* [CONJUNTO DE TAREFAS]
1 - Com base no excerto sobre Valdosende, responda a cada pergunta numa linha, usando as mesmas letras:
(a) Quantos filhos tinha Rosa?
(b) Para que países tinham de emigrar os homens de Valdosende?
(c) O que deixou submersas as melhores terras agrícolas da aldeia?
2 - Retome o excerto sobre Valdosende a partir da sua última frase, mantendo o mesmo tom.

Faltou quase tudo. Para Rosa e para os seus cinco filhos. “Pãozinho tinha sempre. Agora para outras coisas, passou-se necessidade de muitas coisas. De certas coisas passei fome. Quando dizem que naquele tempo é que era o bom, quem diz isso está bem enganado. Está enganado. Era bom para quem era. Era bom para os capitalistas, mas para os desgraçados dos pobres, sabe Deus.”
O Portugal de Salazar era atrasado, económica e socialmente. A população, e até mais na ruralidade, era atrasada na educação, no acesso à saúde, na alimentação. Os homens, os jovens sobretudo, combateriam em terras de África. Os que lá não combatiam, emigrariam. Sobretudo na ruralidade, sobretudo em Valdosende — uma aldeia que vivia, e subsistia, da agricultura, mas cujas melhores terras agrícolas ficaram submersas pela barragem hidroeléctrica da Caniçada —, os homens tinham de emigrar, para os EUA, a Alemanha, a França e o Luxemburgo. Quando os metodistas lá chegam, viviam na aldeia nem mil habitantes, sendo mais mulheres que homens.

* [DADOS DE ENTRADA]

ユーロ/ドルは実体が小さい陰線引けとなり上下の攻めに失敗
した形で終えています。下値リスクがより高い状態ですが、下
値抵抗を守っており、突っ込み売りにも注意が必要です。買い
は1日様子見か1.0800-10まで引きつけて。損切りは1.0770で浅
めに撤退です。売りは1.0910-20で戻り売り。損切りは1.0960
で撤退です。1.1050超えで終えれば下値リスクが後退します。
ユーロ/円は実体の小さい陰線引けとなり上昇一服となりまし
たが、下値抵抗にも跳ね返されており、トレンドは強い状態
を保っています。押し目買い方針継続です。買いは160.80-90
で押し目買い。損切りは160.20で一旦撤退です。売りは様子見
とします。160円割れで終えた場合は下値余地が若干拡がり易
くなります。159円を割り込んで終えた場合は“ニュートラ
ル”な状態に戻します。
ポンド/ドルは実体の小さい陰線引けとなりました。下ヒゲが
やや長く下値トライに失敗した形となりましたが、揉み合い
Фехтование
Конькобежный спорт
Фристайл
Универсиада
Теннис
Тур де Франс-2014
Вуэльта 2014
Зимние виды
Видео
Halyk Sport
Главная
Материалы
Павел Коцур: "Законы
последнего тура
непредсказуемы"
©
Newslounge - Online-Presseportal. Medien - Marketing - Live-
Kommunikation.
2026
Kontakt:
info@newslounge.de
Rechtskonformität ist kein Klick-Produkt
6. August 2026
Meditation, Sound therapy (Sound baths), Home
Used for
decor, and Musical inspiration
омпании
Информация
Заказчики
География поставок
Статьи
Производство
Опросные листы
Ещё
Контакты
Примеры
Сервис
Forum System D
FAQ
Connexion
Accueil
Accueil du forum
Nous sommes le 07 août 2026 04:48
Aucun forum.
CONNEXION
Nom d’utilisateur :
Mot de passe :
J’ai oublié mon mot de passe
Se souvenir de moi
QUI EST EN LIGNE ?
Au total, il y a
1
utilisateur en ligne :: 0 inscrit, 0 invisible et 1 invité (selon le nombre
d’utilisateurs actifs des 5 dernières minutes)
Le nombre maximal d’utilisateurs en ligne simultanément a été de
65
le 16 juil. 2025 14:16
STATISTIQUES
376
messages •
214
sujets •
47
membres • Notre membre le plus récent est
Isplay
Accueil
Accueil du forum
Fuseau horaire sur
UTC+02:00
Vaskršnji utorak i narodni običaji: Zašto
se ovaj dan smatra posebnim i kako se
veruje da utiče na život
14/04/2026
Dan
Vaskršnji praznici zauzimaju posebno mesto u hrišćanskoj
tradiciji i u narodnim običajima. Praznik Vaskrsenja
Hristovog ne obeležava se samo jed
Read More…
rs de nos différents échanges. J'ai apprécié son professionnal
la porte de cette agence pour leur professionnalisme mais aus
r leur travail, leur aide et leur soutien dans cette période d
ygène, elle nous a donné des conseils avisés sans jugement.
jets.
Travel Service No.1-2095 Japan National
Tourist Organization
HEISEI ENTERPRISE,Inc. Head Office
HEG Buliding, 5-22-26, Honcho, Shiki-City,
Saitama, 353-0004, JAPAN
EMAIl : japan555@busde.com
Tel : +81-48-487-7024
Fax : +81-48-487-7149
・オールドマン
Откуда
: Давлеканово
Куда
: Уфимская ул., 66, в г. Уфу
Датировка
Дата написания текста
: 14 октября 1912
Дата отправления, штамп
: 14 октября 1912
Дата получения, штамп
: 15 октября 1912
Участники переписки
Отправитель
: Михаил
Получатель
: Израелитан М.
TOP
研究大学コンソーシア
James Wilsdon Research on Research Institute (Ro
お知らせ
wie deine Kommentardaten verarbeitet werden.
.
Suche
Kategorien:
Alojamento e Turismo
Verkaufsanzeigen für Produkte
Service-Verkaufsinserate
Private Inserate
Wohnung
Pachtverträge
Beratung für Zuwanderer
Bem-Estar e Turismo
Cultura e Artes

==

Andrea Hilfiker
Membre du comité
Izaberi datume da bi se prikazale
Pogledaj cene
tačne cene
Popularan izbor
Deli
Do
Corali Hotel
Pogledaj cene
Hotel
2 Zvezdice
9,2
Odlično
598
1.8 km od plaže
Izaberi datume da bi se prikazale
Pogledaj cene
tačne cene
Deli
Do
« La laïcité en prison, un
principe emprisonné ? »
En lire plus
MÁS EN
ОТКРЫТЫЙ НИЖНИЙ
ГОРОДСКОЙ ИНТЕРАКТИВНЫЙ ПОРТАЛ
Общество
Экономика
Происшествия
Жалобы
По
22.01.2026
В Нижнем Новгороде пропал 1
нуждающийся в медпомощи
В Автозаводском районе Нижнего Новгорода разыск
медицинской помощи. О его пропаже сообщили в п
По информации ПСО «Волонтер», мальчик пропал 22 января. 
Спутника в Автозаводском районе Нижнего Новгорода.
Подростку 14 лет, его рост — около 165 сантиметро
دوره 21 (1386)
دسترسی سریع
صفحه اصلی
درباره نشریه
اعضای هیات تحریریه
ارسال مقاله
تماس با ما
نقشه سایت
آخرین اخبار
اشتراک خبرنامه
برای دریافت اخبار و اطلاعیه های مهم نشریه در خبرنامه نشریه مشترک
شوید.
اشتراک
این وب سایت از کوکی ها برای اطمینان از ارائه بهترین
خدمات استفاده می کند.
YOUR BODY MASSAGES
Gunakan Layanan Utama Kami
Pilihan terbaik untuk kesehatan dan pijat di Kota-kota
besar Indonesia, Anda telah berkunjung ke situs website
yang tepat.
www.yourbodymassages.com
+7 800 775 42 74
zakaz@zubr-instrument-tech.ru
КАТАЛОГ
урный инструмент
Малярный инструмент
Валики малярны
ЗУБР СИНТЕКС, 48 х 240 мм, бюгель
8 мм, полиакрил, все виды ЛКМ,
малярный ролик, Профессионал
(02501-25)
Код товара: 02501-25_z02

* * *

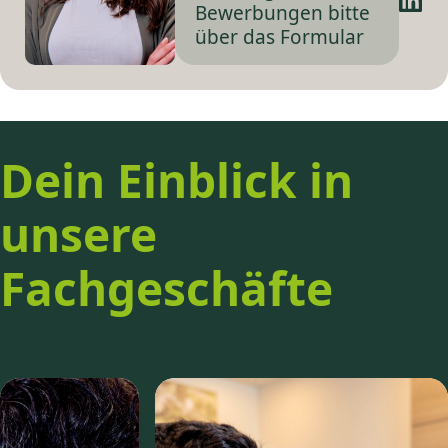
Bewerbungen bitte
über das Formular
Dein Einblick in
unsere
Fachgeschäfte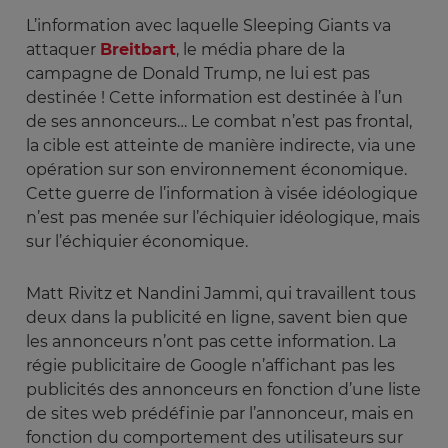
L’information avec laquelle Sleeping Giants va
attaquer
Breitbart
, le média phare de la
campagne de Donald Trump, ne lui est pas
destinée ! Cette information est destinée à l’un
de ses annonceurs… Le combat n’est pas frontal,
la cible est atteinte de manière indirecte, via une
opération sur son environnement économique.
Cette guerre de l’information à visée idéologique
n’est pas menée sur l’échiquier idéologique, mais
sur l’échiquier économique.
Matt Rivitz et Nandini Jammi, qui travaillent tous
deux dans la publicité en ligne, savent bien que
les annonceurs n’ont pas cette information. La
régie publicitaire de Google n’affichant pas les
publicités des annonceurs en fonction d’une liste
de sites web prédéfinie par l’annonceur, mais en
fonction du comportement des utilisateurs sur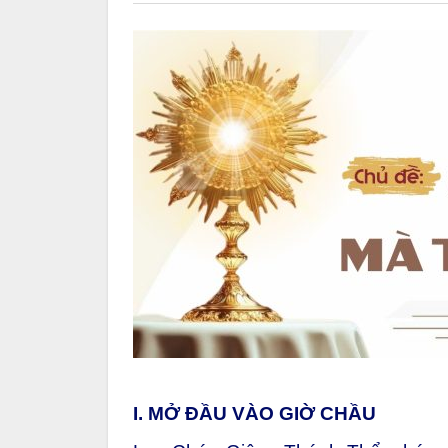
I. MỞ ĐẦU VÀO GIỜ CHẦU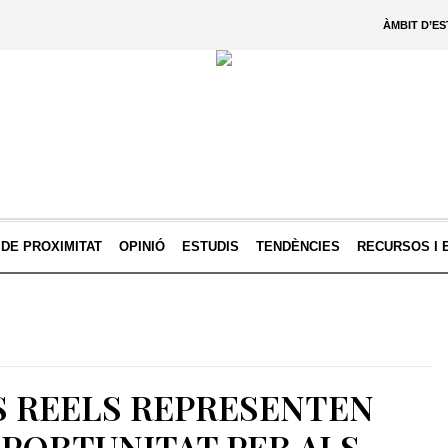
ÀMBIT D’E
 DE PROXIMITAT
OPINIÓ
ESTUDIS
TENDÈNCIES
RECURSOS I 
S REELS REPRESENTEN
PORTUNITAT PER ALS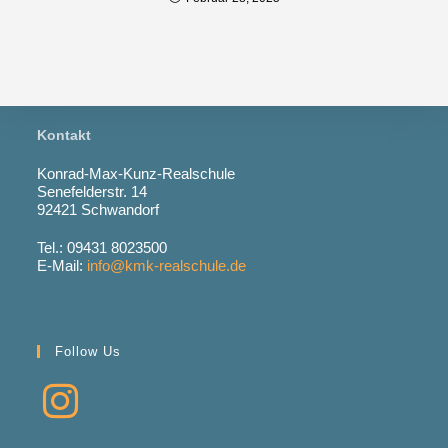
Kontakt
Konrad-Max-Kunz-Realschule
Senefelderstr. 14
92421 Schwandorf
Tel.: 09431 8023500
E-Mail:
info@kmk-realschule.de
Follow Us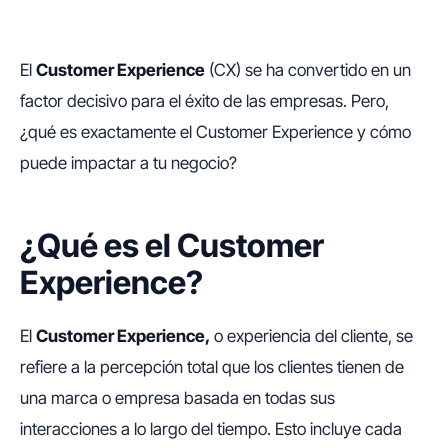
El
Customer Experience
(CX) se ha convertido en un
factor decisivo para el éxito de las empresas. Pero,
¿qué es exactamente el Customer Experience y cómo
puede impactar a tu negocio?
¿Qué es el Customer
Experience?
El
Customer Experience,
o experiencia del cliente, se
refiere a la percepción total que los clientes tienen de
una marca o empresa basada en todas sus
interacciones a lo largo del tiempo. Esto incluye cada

* [RESPOSTAS]
1 -
(a) Cinco.
(b) Para os EUA, a Alemanha, a França e o Luxemburgo.
(c) A barragem hidroeléctrica da Caniçada.

2 -
E a revolução que aqui se fez, partiria destas mulheres. Uma importa recordar: Maria da Conceição Pereira, já falecida. Tratavam-na somente por “Maria do Mundo”, porque fora emigrante no Brasil, e era uma das poucas que à época saberia escrever e ler, ficando “Maria do Mundo” responsável pelas cartas de guerra das mulheres de Valdosende e por as ajudar também na correspondência com maridos que estavam emigrados.
Maria era uma devota da igreja católica, uma doméstica, costureira de profissão, mãe de seis crianças. Certo dia decide que haverá de escrever ao Papa Paulo VI sobre o tratamento dos católicos à população, carta essa que será entregue na Nunciatura Apostólica, em Lisboa — porque fora rejeitada em Braga —, e remetida ao Vaticano. Pretende que regresse a igreja a Valdosende, que dali não tirem nem matriz, nem padre, nem cemitério tão pouco. Assinada por seis mulheres, a carta pede que regresse um pároco, qualquer um, “nem que seja velhinho”, que regressem “as novenas, terço, benção e catequese”.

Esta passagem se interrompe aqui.